Police killed Hejazi on Thursday morning as he resisted arrest, shooting at officers.
With his letter Abbas “encourages and supports others who wish to perform criminal acts like [shooting Glick],” Netanyahu said.
“The international community is silent as [Abbas] encourages continued incitement, rioting, and violence.
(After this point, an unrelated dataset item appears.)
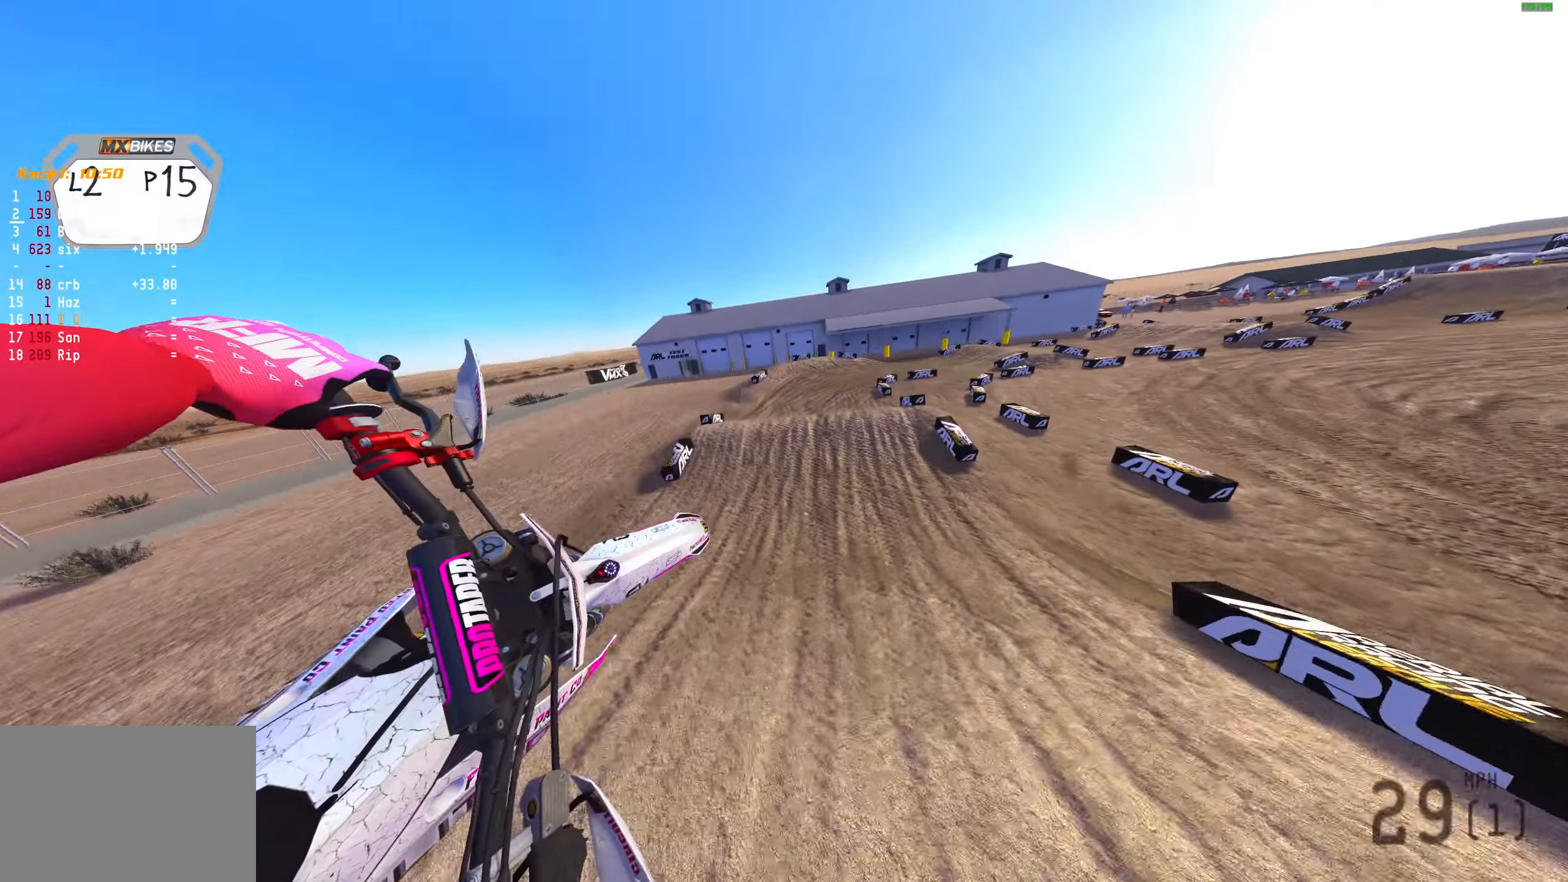
{"buttons": [], "left_stick": "right", "right_stick": "up", "events": [[100, "R2", "down"], [217, "left_stick", "center"], [317, "left_stick", "up-right"], [383, "R2", "up"], [433, "left_stick", "right"], [483, "right_stick", "up"]]}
We will not be quiet and continue speaking the truth and defending our rights,” Netanyahu declared.
In the letter, dated November 1, Abbas wrote that he received with “anger and condemnation the news of the heinous crime committed by the gangs of killing and terrorism in the Israeli occupation army.”
Declaring Hejazi, who was shot dead by police hours after the assassination attempt, a “martyr,” Abbas wrote that his killing has been added to the “crimes of the Israeli occupation army against our people since the Nakba.”
“This act won’t intimidate our people, but will increase its steadfastness in its homeland,” Abbas wrote in his letter to the family.
Foreign Minister Avigdor Liberman also attacked Abbas during a Monday evening press conference with visiting Danish Foreign Minister Martin Lidegaard.
“To call a terrorist a martyr, a shahid, crosses a redline,” said Liberman adding that Abbas planned to give the family money from a fund that had European Union support.
It is impossible to achieve a strategic breakthrough in the peace process without a partner on the other side, Liberman said.
On Sunday he said that Abbas’s letter proves that the Palestinian leader is no partner for peace.
“This shows that Abu Mazen is a partner, a partner for terrorism, a partner for terrorists, a partner for murderers,” Liberman responded angrily.
He called on the international community to condemn Abbas for helping the Israel-Palestinian conflict disintegrate into the realm of threats and violence.
On Monday, Knesset Speaker Yuli Edelstein wrote on Facebook that “Abbas’s outrageous step of comforting the family of the terrorist who tried to murder Yehudah Glick proves the truth of [former foreign minister] Abba Eban’s words that the Palestinians never miss an opportunity to miss an opportunity.
“Once again Abbas is doing everything to show that we have no one to talk to.
Wild incitement and encouragement to terrorism do not move us forward; rather they make the hatred permanent,” Edelstein wrote.